Mi racconterei delle cose che godono dell'aspetto dei luoghi sconfinati, poi tornerei dentro ai miei confini fragili, dalle sponde frastagliate e mi rannicchierei, costretta entro i muri del dubbio, del fastidio, mattoni d'argilla posti a pila e io, equilibrista dai piedi di cemento, con le spalle armate. C'è chi oscilla, io m'abbatto a destra e manca e resistere è gravità forzata.
Mi raccolgo in un modo che è solo mio che fa pensare sempre che fuori ci sia freddo e che la mia pelle abbia paura. Le sue mani devono avere a che fare con la neve, ché mi scosto e mi copro allo stesso modo di quando la finestra s'apre ed il gelo s'avvicina. L'attesa mi riguarda in modo esclusivo; gli occhi socchiusi e le pupille che lavorano sotto alle palpebre delicate, ché non è veglia, non ancora sonno, ma fa parte della trepidazione. Il volto pallido, trasfigurato e le mani stringersi a pugno per poi aprirsi e lasciare cadere la mancanza visibile sui palmi vuoti, tra l'aria e le unghie. Graffio pareti di nulla, intonaco cedevole di pensieri incrostati che vengono giù con la vernice sbiadita di certi sogni superati, incisi sulle scapole a monito delle prepotenti e sfacciate speranze giustiziate al fronte e seppellite in trincea.

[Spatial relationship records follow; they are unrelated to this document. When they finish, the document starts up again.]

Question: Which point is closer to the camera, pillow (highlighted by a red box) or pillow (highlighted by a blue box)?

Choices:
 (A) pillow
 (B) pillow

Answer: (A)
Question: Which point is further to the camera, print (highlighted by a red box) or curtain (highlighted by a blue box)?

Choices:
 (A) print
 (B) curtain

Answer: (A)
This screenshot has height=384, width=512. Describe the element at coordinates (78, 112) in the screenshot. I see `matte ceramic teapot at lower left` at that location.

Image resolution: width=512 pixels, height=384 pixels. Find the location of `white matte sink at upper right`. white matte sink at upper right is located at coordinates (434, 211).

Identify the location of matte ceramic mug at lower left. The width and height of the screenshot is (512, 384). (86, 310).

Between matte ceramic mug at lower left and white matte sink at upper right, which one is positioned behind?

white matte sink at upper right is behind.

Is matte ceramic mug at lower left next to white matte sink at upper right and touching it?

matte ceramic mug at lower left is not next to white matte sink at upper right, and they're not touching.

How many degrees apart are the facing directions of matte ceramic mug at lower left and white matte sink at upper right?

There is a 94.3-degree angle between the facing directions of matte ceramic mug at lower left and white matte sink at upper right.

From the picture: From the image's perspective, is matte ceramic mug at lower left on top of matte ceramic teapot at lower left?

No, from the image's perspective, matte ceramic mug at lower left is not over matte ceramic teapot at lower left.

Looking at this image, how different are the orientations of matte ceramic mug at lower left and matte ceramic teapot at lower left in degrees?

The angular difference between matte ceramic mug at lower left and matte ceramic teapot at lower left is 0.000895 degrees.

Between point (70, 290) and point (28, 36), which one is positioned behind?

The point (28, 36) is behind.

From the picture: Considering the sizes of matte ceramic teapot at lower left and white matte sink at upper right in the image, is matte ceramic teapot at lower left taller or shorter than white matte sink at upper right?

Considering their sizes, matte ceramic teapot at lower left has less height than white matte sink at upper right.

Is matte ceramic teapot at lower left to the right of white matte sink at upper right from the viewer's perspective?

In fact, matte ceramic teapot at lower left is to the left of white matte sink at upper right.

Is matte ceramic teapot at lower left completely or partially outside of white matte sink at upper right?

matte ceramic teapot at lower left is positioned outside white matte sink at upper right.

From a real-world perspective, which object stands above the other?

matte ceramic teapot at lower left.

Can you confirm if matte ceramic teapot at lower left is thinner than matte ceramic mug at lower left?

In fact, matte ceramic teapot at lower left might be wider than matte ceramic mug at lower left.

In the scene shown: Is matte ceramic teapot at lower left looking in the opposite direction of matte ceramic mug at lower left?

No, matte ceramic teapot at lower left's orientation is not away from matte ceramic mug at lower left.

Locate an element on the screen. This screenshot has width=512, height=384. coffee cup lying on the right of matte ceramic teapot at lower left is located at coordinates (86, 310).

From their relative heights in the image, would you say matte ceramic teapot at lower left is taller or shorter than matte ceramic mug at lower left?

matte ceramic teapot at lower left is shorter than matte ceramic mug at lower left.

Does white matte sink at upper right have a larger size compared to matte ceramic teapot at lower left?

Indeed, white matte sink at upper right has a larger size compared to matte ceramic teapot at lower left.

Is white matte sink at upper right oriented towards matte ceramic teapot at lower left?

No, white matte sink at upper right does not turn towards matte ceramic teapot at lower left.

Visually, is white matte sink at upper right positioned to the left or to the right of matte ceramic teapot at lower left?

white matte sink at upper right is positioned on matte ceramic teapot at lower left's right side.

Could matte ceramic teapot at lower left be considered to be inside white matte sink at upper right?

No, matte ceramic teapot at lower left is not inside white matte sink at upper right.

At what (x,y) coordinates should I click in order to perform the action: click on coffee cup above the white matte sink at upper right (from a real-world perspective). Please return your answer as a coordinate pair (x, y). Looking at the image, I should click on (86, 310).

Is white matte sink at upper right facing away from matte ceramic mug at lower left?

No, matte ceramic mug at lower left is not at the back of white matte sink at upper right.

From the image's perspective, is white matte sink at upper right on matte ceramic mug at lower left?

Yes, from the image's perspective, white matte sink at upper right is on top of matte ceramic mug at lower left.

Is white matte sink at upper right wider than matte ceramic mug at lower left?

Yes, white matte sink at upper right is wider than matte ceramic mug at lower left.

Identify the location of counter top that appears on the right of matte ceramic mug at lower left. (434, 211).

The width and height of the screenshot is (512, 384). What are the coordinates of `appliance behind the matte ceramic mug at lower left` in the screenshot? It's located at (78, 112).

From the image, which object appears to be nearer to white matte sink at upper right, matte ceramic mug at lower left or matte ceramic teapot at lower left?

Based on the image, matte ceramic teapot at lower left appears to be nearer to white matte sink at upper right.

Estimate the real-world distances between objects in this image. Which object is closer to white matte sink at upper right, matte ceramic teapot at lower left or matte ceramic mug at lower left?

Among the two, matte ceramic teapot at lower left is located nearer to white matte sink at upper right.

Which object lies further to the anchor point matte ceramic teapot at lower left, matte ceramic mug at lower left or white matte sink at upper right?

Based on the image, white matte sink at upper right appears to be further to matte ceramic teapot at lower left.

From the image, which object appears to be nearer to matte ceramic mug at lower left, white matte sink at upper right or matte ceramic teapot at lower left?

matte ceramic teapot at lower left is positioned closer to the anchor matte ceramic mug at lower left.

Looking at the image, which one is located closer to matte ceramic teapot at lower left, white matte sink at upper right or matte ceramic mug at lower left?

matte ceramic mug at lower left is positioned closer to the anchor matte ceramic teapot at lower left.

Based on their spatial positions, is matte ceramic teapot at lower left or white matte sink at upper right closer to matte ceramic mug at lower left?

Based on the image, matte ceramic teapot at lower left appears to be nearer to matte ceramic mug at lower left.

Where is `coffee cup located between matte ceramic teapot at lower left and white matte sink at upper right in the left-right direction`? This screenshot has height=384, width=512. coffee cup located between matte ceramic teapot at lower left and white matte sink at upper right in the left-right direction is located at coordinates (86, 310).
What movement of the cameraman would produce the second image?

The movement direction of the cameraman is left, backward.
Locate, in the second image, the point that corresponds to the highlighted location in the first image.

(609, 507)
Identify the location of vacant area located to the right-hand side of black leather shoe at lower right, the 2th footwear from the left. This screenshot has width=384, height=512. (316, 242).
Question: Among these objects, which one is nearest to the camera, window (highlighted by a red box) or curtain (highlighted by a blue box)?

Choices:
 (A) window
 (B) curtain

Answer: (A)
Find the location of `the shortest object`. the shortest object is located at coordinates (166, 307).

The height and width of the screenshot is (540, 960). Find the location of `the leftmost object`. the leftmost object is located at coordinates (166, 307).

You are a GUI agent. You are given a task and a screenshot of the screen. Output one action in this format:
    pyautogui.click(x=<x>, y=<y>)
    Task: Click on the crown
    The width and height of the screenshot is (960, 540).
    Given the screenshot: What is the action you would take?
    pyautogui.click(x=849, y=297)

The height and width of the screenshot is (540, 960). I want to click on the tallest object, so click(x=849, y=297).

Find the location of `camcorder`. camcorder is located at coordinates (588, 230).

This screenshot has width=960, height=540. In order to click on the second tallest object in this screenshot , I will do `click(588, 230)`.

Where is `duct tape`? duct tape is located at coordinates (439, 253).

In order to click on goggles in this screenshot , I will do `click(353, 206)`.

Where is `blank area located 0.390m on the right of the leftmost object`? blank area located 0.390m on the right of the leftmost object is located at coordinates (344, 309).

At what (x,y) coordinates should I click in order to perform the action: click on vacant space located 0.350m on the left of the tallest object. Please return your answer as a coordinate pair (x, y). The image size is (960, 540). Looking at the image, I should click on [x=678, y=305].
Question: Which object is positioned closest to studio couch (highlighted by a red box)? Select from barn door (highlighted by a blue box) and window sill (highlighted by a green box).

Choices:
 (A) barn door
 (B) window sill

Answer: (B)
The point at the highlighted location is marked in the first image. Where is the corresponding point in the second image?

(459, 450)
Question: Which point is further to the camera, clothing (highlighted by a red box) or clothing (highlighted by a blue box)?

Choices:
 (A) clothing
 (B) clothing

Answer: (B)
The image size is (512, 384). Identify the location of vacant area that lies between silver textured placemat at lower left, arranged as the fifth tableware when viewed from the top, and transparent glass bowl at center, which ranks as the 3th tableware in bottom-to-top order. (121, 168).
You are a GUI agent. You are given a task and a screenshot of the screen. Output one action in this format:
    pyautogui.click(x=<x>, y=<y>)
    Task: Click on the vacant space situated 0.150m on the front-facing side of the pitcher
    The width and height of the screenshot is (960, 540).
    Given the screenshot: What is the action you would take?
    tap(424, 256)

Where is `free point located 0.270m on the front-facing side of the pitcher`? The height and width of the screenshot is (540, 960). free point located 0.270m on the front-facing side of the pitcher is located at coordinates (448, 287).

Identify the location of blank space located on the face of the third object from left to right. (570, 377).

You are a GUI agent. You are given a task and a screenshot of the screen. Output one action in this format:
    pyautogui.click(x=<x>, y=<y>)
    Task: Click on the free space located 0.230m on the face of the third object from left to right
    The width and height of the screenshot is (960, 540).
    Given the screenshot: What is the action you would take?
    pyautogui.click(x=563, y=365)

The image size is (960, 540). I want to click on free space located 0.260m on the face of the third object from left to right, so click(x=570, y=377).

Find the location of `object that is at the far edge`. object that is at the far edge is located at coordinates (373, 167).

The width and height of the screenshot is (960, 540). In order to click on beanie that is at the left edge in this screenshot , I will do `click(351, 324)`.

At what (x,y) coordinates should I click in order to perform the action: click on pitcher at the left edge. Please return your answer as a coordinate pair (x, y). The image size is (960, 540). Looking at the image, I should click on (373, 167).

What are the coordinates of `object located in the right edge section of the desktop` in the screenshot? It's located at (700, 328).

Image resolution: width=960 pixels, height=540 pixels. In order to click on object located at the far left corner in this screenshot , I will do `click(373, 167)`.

Io parto dalle catene e dalla caviglia stretta a un piede del tavolo, quando la finestra è aperta e vedo precipitare dentro sole e profumo d'aria. Viaggio sulla scatola magica, lungo tutta la lunghezza dei capelli, e i polmoni sono anneriti dal fumo di sigarette inghiottite intere e ancora accese per vedere se dentro qualcosa brucia e se mi dico di sputare fuori ciò che soffoca in nome d'un respiro ampio che mi faccia i cerchi sopra la testa, come orbite di pianeti da saltarci su ad ogni costellazione che mi fa luce durante i balzi, in andirivieni emotivo, ché se qualcuno è coraggioso e ci sale a bordo sulla mia navicella poi scende col mal di mare; è lì che la libertà di pensare mi è vertigine, si srotola lungo i cordoni della paura di volare, standosene a fare il manutentore d'ali spennacchiate lisciando le piume e lanciando il volo, preparando lo slancio e mettendo in conto lo schianto. Ho inserito il pilota automatico sulla libertà, sull'emotività, sulla siccità, sul così è che va e vado anch'io, un po' per questo, un po' per quello con gli scioglilingua a portata di mano, con gli adagi popolari che mi fanno saggezza e con un cofano di cose sentite dire su di me che tutti sanno fuorché io. Mi scoppia l'idea d'una libertà riparatrice come fosse un kamikaze che poco lascia in vita di ciò che mi circonda per radere al suolo tutte le campane di vetro, dimenticando che dentro ci sto io.